"She refused to be bored, chiefly because she wasn't boring." Zelda Fitzgerald

Thursday, June 10, 2010

Steinbeck is the Man

A and I read together, its one of the ways (as discussed in this post ) that I manage to fit literature into my life. We read on the daily commute occasionally, we read on long road trips and we sometimes even read in the evenings while we take turns getting ready for bed or after the little ones are down for the night instead of a movie or some other relaxy activity.
"Steinbeck's slippers" shoved under a quilt covered bed at the Steinbeck Museum
We both really love Steinbeck and our recent trip to California only reminded us. Excitingly, we have not even come close to reading his works and so there's still a lot out there to discover. We talked a little during that trip and then recently, when we finished our latest read about how we'd love to read more Steinbeck and, which one should we pick for our next tome?

A had never read The Grapes of Wrath. Never read it! Really! He's a very well-read guy so this kind of discovery is quite astonishing. I had read it which immediately made me feel very cool. (thank you public high school English teacher) These little moments of achievement in which I have done something intelligent that A hasn't are the kind of things we hold onto. *grin*
Dustbowl ephemera from The Steinbeck Center in Salinas
Even though I'd read it once and I'm not the kind of person who re-reads anything....ever. Still, I was more than happy to pick it for our next read-aloud. I loved the book the first time around and I know how much fun we both have reading Steinbeck together and I'm certain A will love it which will make it a complete joy to live through again as a couple.

So, this week the copy we ordered off of Amazon arrived in the mail and we ripped it right open in the van and proceeded to make story-hour out of the traffic jam we were stuck in on our way home. Such fun. I really love Steinbeck.
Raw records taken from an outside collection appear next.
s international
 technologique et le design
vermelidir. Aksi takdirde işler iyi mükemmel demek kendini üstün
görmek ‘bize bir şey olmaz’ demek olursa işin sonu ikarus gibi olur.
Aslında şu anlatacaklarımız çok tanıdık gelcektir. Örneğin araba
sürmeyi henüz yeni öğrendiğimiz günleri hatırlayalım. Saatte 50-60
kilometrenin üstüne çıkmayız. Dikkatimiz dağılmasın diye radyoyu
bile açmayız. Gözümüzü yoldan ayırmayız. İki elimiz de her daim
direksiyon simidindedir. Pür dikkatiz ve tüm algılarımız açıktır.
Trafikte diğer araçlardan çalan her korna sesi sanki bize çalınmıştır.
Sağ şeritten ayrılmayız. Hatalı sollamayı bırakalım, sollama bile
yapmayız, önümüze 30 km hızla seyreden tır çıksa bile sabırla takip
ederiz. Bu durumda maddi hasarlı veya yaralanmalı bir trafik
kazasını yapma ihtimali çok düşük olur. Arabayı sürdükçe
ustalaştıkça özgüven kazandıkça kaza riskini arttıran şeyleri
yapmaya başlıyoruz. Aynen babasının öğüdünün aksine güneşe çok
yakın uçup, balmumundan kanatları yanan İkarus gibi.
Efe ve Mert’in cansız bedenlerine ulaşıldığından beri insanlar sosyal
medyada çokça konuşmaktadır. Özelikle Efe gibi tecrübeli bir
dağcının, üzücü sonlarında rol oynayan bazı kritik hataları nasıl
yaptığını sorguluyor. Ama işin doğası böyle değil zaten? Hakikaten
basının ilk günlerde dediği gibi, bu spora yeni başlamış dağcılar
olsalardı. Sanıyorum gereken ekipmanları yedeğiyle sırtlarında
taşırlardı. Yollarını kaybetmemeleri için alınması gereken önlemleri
And folks, granted, I'm still rather deeply hormonal but still, I was crying within pages of the front cover. The man is a word wizard with such an empathetic and beauty probing gift that I can't help but wish we had time for one long non-stop reading time. It was so hard to see our driveway approaching and know that it was time to wrap it up. I've been salivating ever since about when we'll get another little moment to dive in again.
Steinbeck quote about our local area

And today, thinking about the whole story and the characters (I do love Ma Joad) I was stumbling around through YouTube and discovered accidently that Woodie Guthrie, one of those golden American songwriters had a similiar fascination. He wrote several rambling songs, set to plucky guitar accompaniment that are on the subject of The Dust Bowl, the Great Depression, Tom Joad himself, and the migrant workers that Steinbeck was so absorbed by. Enjoy the following:

Also, check out this amazing painting by artist Ashley Cecil who was commission by Oxfam to illustrate the poverty of modern farmers in the third world. Love the brilliant colors, the swirling dust coming from the bowl of the harvesting woman and elegant use of emotion. Lest we forget, The Dust Bowl was not just a quaint event in American history, it has just rolled on to other places where mothers still struggle to feed their little ones and the hand to mouth life drives families on in desperation.

And folks, if you somehow managed to escape school without reading Grapes...do yourself a favor and pick up this brilliant bittersweet American masterpiece. I also highly recommend Travels With Charley and Of Mice and Men.